_Instructions to follow:_ In the listing below, write out exactly each line from the first through the one containing "immunohistochemistry (IHC) photomicrograph".

_Collected data:_
++++++

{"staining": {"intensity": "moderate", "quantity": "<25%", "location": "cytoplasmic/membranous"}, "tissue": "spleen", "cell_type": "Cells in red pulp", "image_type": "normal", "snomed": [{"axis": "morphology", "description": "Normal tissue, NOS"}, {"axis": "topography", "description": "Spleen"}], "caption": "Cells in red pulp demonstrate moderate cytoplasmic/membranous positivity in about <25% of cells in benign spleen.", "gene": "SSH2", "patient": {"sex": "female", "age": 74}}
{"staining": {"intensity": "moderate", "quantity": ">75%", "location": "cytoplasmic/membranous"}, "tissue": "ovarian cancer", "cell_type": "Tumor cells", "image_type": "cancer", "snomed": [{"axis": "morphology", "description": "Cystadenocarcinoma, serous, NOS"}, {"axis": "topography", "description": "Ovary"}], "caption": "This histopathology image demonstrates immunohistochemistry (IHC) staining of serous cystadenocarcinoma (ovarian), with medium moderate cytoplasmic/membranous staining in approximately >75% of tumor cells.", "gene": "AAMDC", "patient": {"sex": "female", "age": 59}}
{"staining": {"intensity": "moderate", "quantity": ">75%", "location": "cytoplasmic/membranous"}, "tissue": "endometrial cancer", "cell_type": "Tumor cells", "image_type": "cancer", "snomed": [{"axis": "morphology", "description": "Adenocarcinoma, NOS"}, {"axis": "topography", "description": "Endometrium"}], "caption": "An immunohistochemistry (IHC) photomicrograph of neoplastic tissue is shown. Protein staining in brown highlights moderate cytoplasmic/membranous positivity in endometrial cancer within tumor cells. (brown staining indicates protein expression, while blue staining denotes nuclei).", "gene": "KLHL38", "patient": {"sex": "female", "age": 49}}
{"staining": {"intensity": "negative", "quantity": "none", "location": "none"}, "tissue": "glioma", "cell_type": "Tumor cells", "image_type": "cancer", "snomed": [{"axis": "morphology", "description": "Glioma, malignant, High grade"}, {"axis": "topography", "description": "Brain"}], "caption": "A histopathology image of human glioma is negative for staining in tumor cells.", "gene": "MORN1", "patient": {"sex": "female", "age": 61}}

++++++

_Answer to this exercise:_
{"staining": {"intensity": "moderate", "quantity": "<25%", "location": "cytoplasmic/membranous"}, "tissue": "spleen", "cell_type": "Cells in red pulp", "image_type": "normal", "snomed": [{"axis": "morphology", "description": "Normal tissue, NOS"}, {"axis": "topography", "description": "Spleen"}], "caption": "Cells in red pulp demonstrate moderate cytoplasmic/membranous positivity in about <25% of cells in benign spleen.", "gene": "SSH2", "patient": {"sex": "female", "age": 74}}
{"staining": {"intensity": "moderate", "quantity": ">75%", "location": "cytoplasmic/membranous"}, "tissue": "ovarian cancer", "cell_type": "Tumor cells", "image_type": "cancer", "snomed": [{"axis": "morphology", "description": "Cystadenocarcinoma, serous, NOS"}, {"axis": "topography", "description": "Ovary"}], "caption": "This histopathology image demonstrates immunohistochemistry (IHC) staining of serous cystadenocarcinoma (ovarian), with medium moderate cytoplasmic/membranous staining in approximately >75% of tumor cells.", "gene": "AAMDC", "patient": {"sex": "female", "age": 59}}
{"staining": {"intensity": "moderate", "quantity": ">75%", "location": "cytoplasmic/membranous"}, "tissue": "endometrial cancer", "cell_type": "Tumor cells", "image_type": "cancer", "snomed": [{"axis": "morphology", "description": "Adenocarcinoma, NOS"}, {"axis": "topography", "description": "Endometrium"}], "caption": "An immunohistochemistry (IHC) photomicrograph of neoplastic tissue is shown. Protein staining in brown highlights moderate cytoplasmic/membranous positivity in endometrial cancer within tumor cells. (brown staining indicates protein expression, while blue staining denotes nuclei).", "gene": "KLHL38", "patient": {"sex": "female", "age": 49}}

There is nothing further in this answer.